The problem is that in some experiments this idea doesn't give the correct
result, so Einstein is wrong here. See the details in
[https://en.wikipedia.org/wiki/EPR_paradox](https://en.wikipedia.org/wiki/EPR_paradox)

Everybody agree that it would be nice that the "hidden variables" theory where
true, but everybody agree that sadly this theory is wrong.

There are plenty of experiments that prove that the hidden variables theory is
wrong. The main idea is to measure some property of two particles far away,
but you need some random generators to choose what to measure. The idea is to
make the random election and the measure very close in time, so the particles
can't communicate and agree about the results. So they must have agree about
the results at the initial point and remember it in hidden variables.
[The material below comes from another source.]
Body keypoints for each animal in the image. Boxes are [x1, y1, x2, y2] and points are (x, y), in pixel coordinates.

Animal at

Usualy random generator is a physical system. One of the loopholes is that
perhaps the physical system of one of the random generators may somehow
conspire with the physical system of the other random generator. They may send
some signal to agree, "in three minutes we both will say 1" and so the
particles may somehow know that the random generators will say 1 and agree
only about the result for the measurement for 1. [The problem with the hidden
variables theory appear when you have more than one option.]

This is ridiculously unexpected. If you put in each random generator a
radioactive source, some electric noise, some lava lamp and/or other good
random sources with some additional filtering to ensure that the random is
good, there is absolutely no possibility that they conspire. But the
alternative is that the hidden variables theory is false that is also not
intuitive.

In this experiment they are using the input from humans instead of a "physical
system" as the source of randomness, as if the humans were no physical system
because they are magical and have "free will". The only way to one-up this is
using unicorns because they are more magical and have more free will.
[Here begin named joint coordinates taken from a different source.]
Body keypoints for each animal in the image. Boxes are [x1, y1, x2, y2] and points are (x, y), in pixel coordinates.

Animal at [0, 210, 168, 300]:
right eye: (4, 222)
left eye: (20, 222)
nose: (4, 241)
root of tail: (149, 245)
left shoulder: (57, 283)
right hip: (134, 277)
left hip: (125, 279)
Seriously, there are no improvement over the previous work unless you think
that humans are somehow magical. Moreover, even if humans have free will I
don't see how they can ensure that the cell towers, the routers and all the
internet connections don't conspire somehow to add delays to the signal and
errors to make the random generator produce the result that is needed to agree
with the quantum version and break the hidden variable theory. This is
unrealistic and unexpected, but this is similar to the loopholes in more
traditional physical system.